The research process applied strategic frameworks across discovery and prototyping. User interviews revealed that designers spend 40% of project time on repetitive tasks and data sensemaking. Mixed-methods research categorized design methodologies by frequency of reuse within product design teams in big tech companies. Stakeholder mapping uncovered psycho-portrait opportunities, while feasibility studies identified suitable LLM models to power the solution.

70 %

Research Processing Time Reduction

Transformed week-long analysis cycles into hour-long processes, freeing designers to focus on strategic interpretation and creative problem-solving.

100 +

Design Methods in AI Glossary

Built a comprehensive taxonomy of design methodologies, establishing SenseSpace as an authoritative resource for AI-powered research synthesis across multiple disciplines.

Reflections & Impact

SenseSpace came from recurring problems faced in managing design teams in big tech environments, specifically the time spent on reviewing interview transcripts and notes. At its core, the intervention aims to reduce the time spent on tedious analysis tasks, freeing designers to focus on creative interpretation and strategic thinking. Integrating familiar design methodologies through our growing glossary of over 100 design methods and frameworks can enable designers to leverage AI-identified design opportunities that would have otherwise remained buried in transcripts, leading to more nuanced solutions.

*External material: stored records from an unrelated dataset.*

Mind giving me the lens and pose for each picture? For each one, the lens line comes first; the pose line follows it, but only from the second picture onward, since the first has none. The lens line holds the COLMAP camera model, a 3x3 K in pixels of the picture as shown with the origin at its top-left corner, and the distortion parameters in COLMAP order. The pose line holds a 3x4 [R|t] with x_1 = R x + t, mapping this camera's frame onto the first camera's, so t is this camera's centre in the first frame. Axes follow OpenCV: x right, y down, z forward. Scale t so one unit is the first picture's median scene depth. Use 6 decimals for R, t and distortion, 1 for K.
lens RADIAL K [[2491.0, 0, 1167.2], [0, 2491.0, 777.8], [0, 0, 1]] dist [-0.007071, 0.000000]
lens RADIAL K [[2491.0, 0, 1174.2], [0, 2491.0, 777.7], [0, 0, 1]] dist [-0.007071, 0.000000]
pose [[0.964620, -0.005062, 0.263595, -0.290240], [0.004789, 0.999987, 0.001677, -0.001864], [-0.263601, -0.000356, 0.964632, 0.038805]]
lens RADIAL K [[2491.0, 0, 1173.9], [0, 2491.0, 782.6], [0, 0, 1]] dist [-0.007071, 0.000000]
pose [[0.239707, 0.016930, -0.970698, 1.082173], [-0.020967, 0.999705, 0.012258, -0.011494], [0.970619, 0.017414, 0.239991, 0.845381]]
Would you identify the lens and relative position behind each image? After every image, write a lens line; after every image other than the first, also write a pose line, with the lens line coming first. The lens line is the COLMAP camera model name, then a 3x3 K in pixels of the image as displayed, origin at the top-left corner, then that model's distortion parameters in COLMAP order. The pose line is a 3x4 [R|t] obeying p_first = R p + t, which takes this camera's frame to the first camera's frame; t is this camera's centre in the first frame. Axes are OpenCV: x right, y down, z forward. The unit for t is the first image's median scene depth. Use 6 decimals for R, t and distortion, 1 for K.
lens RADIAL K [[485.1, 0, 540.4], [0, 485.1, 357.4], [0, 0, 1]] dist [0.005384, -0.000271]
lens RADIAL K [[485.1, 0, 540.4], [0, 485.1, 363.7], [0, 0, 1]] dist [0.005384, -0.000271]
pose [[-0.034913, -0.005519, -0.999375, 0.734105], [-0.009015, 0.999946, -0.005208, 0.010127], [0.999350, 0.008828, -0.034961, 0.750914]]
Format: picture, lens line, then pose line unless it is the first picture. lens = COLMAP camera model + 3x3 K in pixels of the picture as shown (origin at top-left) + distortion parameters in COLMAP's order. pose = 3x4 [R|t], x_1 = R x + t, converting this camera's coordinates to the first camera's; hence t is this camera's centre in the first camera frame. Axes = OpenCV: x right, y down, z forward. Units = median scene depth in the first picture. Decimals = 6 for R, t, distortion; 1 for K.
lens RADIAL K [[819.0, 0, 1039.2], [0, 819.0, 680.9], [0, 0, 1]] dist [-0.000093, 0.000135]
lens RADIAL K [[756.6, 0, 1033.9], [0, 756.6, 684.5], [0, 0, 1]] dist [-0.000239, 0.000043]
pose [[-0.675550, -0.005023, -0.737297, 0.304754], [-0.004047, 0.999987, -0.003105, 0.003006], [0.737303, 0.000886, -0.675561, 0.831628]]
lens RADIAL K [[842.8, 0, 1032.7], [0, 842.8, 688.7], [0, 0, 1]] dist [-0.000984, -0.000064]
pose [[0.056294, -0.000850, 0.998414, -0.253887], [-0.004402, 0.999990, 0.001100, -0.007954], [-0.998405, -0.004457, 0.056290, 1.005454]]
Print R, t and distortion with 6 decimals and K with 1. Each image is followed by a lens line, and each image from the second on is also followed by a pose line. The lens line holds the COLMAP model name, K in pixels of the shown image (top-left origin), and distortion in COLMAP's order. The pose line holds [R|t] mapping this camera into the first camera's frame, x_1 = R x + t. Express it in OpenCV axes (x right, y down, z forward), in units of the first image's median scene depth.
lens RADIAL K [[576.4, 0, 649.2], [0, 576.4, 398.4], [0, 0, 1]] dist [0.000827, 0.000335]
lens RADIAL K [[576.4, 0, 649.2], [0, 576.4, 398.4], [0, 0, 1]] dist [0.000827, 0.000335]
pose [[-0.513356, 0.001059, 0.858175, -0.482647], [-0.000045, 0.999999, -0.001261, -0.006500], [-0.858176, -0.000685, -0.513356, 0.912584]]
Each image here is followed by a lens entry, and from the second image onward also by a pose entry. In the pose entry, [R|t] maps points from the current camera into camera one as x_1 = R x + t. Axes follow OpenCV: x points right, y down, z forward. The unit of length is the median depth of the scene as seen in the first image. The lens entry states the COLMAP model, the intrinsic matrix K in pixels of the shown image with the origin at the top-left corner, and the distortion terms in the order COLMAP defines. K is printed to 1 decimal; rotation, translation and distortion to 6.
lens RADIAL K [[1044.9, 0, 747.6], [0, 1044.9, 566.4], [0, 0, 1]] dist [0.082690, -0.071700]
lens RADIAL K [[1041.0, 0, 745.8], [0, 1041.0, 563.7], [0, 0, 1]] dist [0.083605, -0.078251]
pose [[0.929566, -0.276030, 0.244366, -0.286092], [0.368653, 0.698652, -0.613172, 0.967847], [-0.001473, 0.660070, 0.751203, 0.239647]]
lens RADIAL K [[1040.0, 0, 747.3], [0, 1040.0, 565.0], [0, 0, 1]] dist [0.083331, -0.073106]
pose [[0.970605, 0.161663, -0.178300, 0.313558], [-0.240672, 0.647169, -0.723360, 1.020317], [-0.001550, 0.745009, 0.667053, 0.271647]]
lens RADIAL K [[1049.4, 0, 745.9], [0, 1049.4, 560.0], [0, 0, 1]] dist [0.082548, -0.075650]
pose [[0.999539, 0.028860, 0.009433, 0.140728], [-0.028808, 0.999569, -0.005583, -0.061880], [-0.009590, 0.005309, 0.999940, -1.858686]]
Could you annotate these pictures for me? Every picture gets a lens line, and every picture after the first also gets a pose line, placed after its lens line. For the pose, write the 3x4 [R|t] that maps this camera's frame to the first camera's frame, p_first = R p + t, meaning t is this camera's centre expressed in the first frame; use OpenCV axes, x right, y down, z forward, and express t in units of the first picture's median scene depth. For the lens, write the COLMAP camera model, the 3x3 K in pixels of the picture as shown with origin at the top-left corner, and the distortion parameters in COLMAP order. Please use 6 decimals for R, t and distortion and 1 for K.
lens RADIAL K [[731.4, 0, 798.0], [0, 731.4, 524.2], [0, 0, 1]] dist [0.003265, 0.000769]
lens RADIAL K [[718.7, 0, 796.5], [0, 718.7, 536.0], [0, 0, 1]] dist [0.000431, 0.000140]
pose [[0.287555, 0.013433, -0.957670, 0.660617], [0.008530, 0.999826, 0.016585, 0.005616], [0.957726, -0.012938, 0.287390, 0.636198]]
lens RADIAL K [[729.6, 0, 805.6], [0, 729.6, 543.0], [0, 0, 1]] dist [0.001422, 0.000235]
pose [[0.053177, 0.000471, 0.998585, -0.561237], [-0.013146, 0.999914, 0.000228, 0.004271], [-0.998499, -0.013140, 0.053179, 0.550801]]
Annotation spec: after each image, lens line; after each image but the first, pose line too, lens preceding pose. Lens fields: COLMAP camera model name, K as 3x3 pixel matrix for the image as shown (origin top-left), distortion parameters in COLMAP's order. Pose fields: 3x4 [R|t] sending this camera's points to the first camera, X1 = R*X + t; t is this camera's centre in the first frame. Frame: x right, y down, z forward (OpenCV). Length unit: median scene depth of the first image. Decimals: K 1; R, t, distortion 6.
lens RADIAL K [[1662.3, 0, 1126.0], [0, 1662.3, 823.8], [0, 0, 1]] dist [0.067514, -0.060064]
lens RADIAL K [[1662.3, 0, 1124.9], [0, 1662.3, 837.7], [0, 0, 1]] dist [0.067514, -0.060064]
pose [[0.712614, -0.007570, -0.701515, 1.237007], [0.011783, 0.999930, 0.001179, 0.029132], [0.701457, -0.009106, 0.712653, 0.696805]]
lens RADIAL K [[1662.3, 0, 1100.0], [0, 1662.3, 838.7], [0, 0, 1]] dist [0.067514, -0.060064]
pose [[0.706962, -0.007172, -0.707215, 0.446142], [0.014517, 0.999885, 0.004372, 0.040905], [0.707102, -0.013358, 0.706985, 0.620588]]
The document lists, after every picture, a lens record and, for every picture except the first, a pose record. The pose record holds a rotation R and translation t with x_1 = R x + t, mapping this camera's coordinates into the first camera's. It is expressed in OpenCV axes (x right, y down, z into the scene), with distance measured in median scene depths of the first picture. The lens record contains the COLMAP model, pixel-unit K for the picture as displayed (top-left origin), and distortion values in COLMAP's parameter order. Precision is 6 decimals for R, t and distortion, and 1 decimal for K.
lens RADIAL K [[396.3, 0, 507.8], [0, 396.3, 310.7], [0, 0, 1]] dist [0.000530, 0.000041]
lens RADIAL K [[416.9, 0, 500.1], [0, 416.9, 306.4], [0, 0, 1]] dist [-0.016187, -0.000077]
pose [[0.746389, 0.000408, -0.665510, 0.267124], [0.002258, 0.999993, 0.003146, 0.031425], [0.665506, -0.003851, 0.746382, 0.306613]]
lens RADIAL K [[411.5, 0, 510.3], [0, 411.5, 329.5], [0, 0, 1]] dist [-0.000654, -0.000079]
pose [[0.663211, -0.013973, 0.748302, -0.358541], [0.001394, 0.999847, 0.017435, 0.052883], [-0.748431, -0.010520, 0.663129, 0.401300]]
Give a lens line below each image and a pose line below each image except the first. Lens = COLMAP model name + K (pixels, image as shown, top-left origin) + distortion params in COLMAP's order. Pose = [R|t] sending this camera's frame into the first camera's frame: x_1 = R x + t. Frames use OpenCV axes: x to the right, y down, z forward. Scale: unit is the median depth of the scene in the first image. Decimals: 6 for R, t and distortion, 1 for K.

Beyond immediate efficiency gains, this intervention begins to lay a foundational shift in how designers interact with AI. By positioning AI as a new design material rather than merely a tool, we’re helping bridge the persistent gap between technical feasibility and user desirability. As AI capabilities evolve, this foundation will enable design researchers to harness increasingly sophisticated computational tools while maintaining their essential human perspective.

Next Steps

  • Create a public AI design methods glossary to share the 100+ documented frameworks and support wider adoption in the design research community.
  • Integrate SenseSpace into design school curricula through pilot programs at institutions like CMU, Parsons, and MIT to gather real-world academic feedback.
  • Launch beta version with Miro and Notion integrations for the 50+ design teams already engaged, focusing on testing real-time insights and psycho-portraits.
  • Publish a white paper and digital showcase to share speculative research outcomes, attract funding, and influence the AI + design research field.